BLACK EARTH - Timothy Snyder
We have come to see the Holocaust as a factory of death, organised by
bureaucrats. Yet by the time the gas chambers became operation more than a
million European Jews were already dead: shot at close range over pits and
ravines. They had been murdered in the lawless killing zones created by the
German colonial war in the East, many on the fertile black earth that the Nazis
believed would feed the German people.
In this epic history of extermination and survival, Timothy Snyder presents a new explanation of the great atrocity of the twentieth century, and reveals the risks we face in the twenty-first.
The evocative jacket photograph shows Cêsis in Latvia in 2004 and is by Magnum photographer Alex Majoli.
Published by Bodley Head, Black Earth is on the 2015 longlist for the Samuel Johnson Prize for Non-fiction
NEMESIS - Misha Glenny
His name was Antonio, but they would call him Nem. From the infamous
favela of Rocinha in Rio, he was a hardworking young father forced to
make a decision that would turn his world upside down.
Nemesis
is the story of an ordinary man who became the king of the largest slum
in Rio, the head of a drug cartel and perhaps Brazil’s most wanted
criminal. A man who tried to bring welfare and justice to a playground
of gang culture and destitution, while everyone around him drew guns and
partied. It’s a gripping tale of gold-hunters and evangelical pastors,
bent police and rich-kid addicts, quixotic politicians and drug lords
with maths degrees.
This
is also the story of how change came to Brazil.
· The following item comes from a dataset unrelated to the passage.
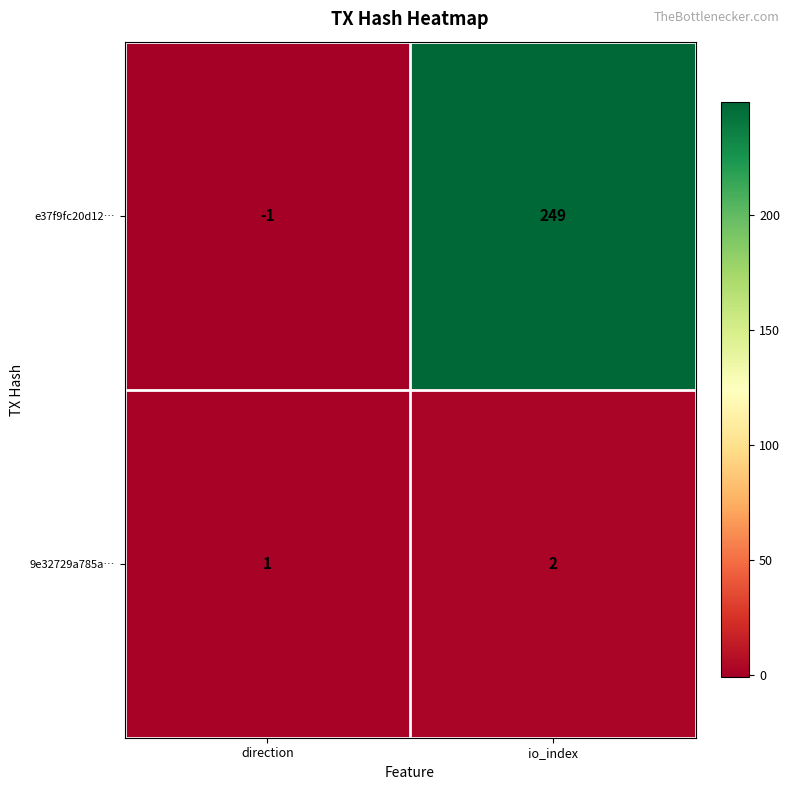

What is the minimum value shown in the chart?

-1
For the cover, Nem was redrawn from an existing photograph supplied by Agencia O Dia in Brazil, with the typestyle was influenced by favela grafitti.
Nemesis is published this month by The Bodley Head.
THE NOISE OF TIME - Julian Barnes
In May 1937 a man in his early thirties waits by the lift of a Leningrad apartment block. He waits all through the night, expecting to be taken away to the Big House. Any celebrity he has known in the previous decade is no use to him now. And few who are taken to the Big House ever return.
The novel is about the collision of art and power, about human compromise, human cowardice and human courage. Several different visuals and approaches, some of which are shown above, including cutting a figure in lino, were worked up in response to the powerful text.
The final image was chosen after much deliberation, as it succinctly captured the essence of the novel. We commissioned Vladimir Zimakov to produce a linocut. The figure is literally fenced in by the title typography, which has been sourced and then pasted together from a period sans serif font. The cover will be printed in vivid black and red foil, which will make the graphics more tactile and allow for an intense colour against the raw paper stock.
The bold graphics are referenced from the Soviet era for this cover: Soviet typography, film posters and matchboxes. Favourite pieces of this genre were pasted over the wall in the studio as inspiration during this project. One thing that stood out the most from this research was the stark grammar of simple geometry, typography and flat blocks of colour of Soviet graphics. Sans serif fonts and the colours red and black dominated the wall and therefore found their way into the finished design.
FIRST LOVE LAST RITES - Ian McEwan
The influential American designer, Herb Lubalin was the inspiration behind this cover. His style of expressive typography was at its height in the mid 1970’s when First Love, Last Rites was first published. The font used is Avant Garde, which Lubalin designed. The typographic device of repeating and overprinting the letter O suggests the themes of love and murder, sex and loneliness, adolescence and incest which run throughout the book.